Masalah klise lain yang menghadang adalah minimnya pendanaan untuk membuat sebuah film yang menghabiskan dana sekitar Rp 2 miliar. Biaya sebesar ini masuk dalam biaya pra produksi, produksi dan pas a produksi terdiri dari biaya pembuatan film, divisi fotografi, komik, musik, komunikasi, editing akhir dan biaya transfer pita seluloid. Dana ini belum termasuk biaya promosi, publikasi dan roadshow ke sejumlah daerah.
Namun biaya pembuatan satu film pendek sendiri biasanya menghabiskan dana sekitar Rp 6 juta. Karena masih belum memiliki sumber dana kuat, para filmmaker terpaksa merogoh kocek sendiri. ”Mulai dari jual handphone sampai mengambil orderan syuting kawinan kita lakoni supaya kita terus bisa eksis,” terang Jaka Wiradinata, dari komunitas Sinematografi Unair.
Para produser juga masih belum memberi kepercayaan sineas Surabaya dalam penggarapan proyek film. Ini terjadi karena masih adanya Jakarta oriented yakni segala sesuatu yang bukan berasal dari Jakarta dianggap kurang berkualitas. Persoalan klasik lain yang menghadang yaitu masalah regenerasi. Hingga kini, regenerasi masih mengandalkan UKM film yang dibentuk di beberapa kampus. Mencari bibit perfilman di luar kampus, dirasakan masih cukup sulit karena pelajaran soal film dan tetek bengeknya tak masuk dalam kurikulum.

DAFTAR TUGAS:
[A] Sebutkan semua biaya yang menurut teks sumber belum termasuk dalam dana sekitar Rp 2 miliar untuk membuat sebuah film.
[B] Perbarui bagian teks sumber yang diawali "Masalah klise lain" dan berlanjut hingga "komunitas Sinematografi Unair.", dengan mengganti "filmmaker" menjadi "sineas".

BAHAN YANG DISEDIAKAN:
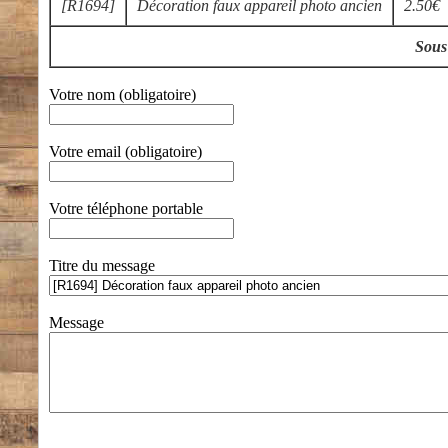
[R1694]
Décoration faux appareil photo ancien
2.50€
Sous 
Votre nom (obligatoire)
Votre email (obligatoire)
Votre téléphone portable
Titre du message
Message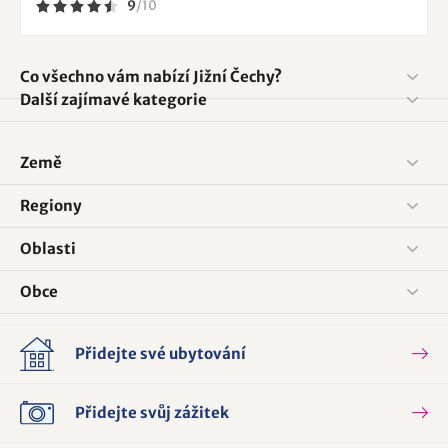
9
/
10
Co všechno vám nabízí Jižní Čechy?
Další zajímavé kategorie
Země
Regiony
Oblasti
Obce
Přidejte své ubytování
Přidejte svůj zážitek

JAWABAN TERTULIS ANDA:
[A] Biaya promosi, publikasi, dan roadshow ke sejumlah daerah.

[B]
Masalah klise lain yang menghadang adalah minimnya pendanaan untuk membuat sebuah film yang menghabiskan dana sekitar Rp 2 miliar. Biaya sebesar ini masuk dalam biaya pra produksi, produksi dan pas a produksi terdiri dari biaya pembuatan film, divisi fotografi, komik, musik, komunikasi, editing akhir dan biaya transfer pita seluloid. Dana ini belum termasuk biaya promosi, publikasi dan roadshow ke sejumlah daerah.
Namun biaya pembuatan satu film pendek sendiri biasanya menghabiskan dana sekitar Rp 6 juta. Karena masih belum memiliki sumber dana kuat, para sineas terpaksa merogoh kocek sendiri. ”Mulai dari jual handphone sampai mengambil orderan syuting kawinan kita lakoni supaya kita terus bisa eksis,” terang Jaka Wiradinata, dari komunitas Sinematografi Unair.